I used to love the movie Wings of Desire. It’s set in Berlin and it’s kind of based on Rilke’s Duino Elegies. The idea is that these angels are living in Berlin and they’re very stylish, they have these trench coats and this slicked back hair and wings. And nobody can see them except sometimes kids. And they walk around just observing everything. The people vaguely sense the angels but don't quite know that they are there. And it’s an interesting idea of this intersection between the lived everyday experience and some kind of larger metaphysical experience.
It sounds very lofty but it always stuck in my head, the respect for the beauty of the everyday, the dignity of regular struggling humans. The idea of the artist not as a transcendent figure, but [the idea that] from the position of the everyday human, the artist can also become the person who asks us to look around and respect each other by giving each other the dignity of being observed.
I also love Joseph Cornell. A lot of poets love Joseph Cornell. Kiki Smith is another artist I like. She does a lot of work that's retelling of the traditional narratives about women, re-imaginings of fairy tales or re-imagining of women at different periods of their lives.
What advice would you give to someone who wants to take advantage of his or her creative gifts?
Just chip away at it. Just begin and do something to jumpstart your process whether it’s taking a class or keeping a notebook or returning to something you’ve done in the past. If you can try to do a little bit every day it’s better than trying to do a large amount in one day. Take advantage of those pockets of time.

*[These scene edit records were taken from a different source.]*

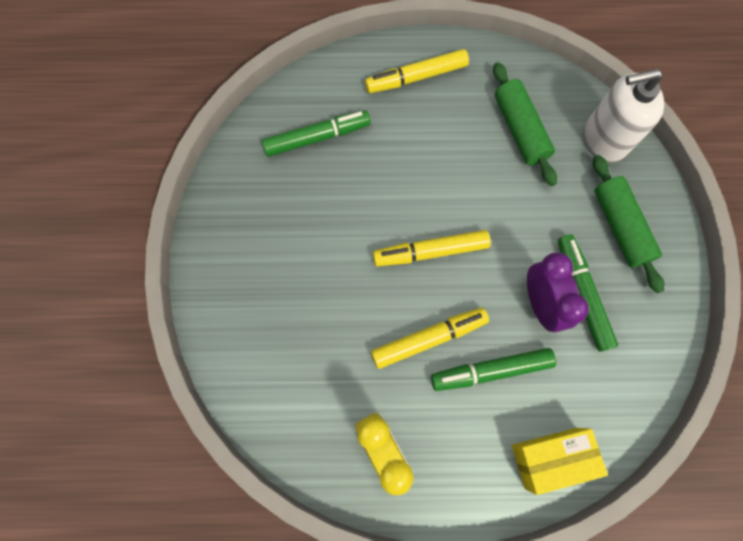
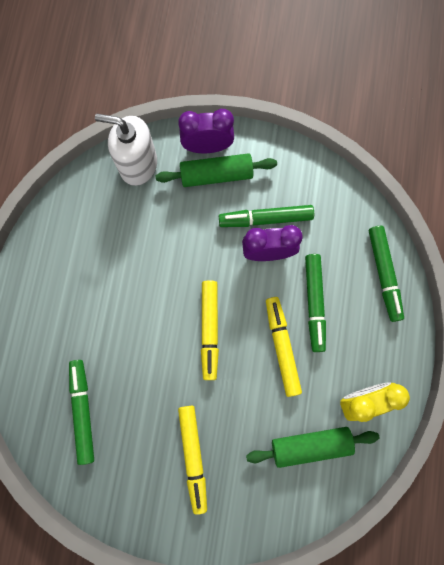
camera: 80 degrees left, 5 degrees up
(416, 77) = (42, 309): yellow marker -> yellow marker (193, 457)
(520, 129) = (114, 231): green rolling pin -> green rolling pin (310, 445)
(550, 458) = (383, 274): yellow box -> green marker
(604, 139) = (138, 165): white soap dispenser -> white soap dispenser turned 105 degrees clockwise
(652, 210) = (207, 147): none -> purple clock

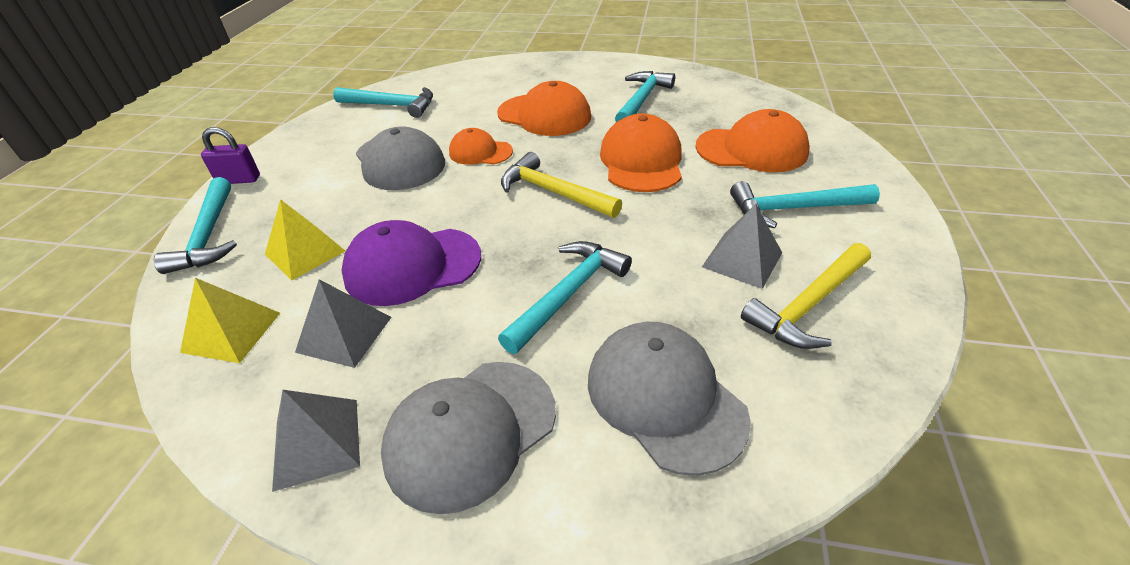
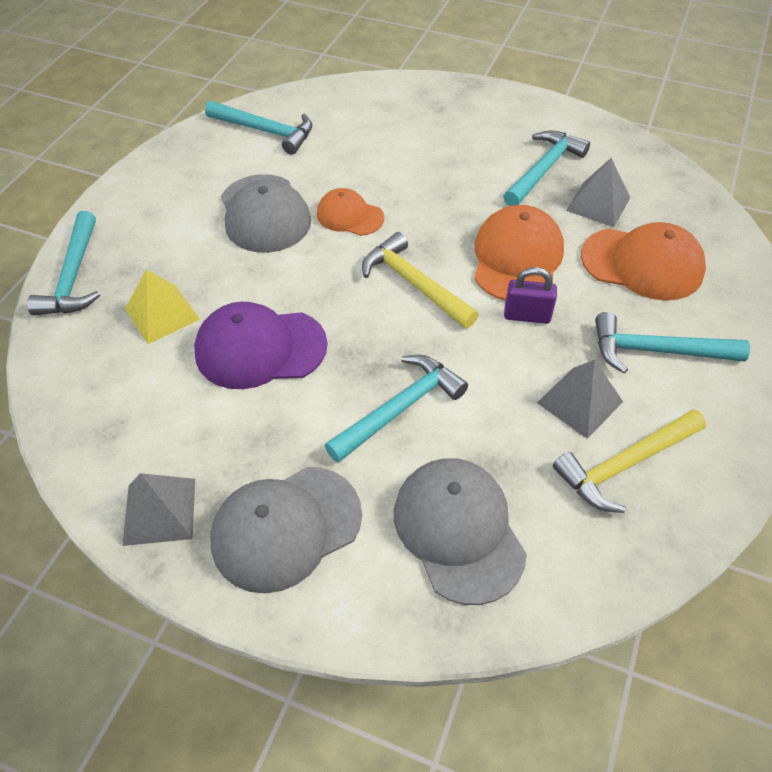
camera: 10 degrees right, 10 degrees up
(231, 332) = (93, 390): yellow pyramid -> none
(239, 180) = (103, 210): purple padlock -> purple padlock (527, 316)
(344, 334) = (190, 411): grey pyramid -> grey pyramid (598, 204)
(544, 115) = (429, 174): orange cap -> none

For me, finding community became really important. First that community was books. Then it became readings and finding out if I fit there. And then it was finding the one other person in my PhD program who was also a poet and reading each other’s work. I’ve learned so much not just from my formal education but from friends I’ve made along the way.
I don't like to fall into a sense of self-importance about my work. Taking yourself lightly but knowing that art and writing have an important place in the world and in our society is a balance I’m always trying to find.
This interview has been edited and condensed.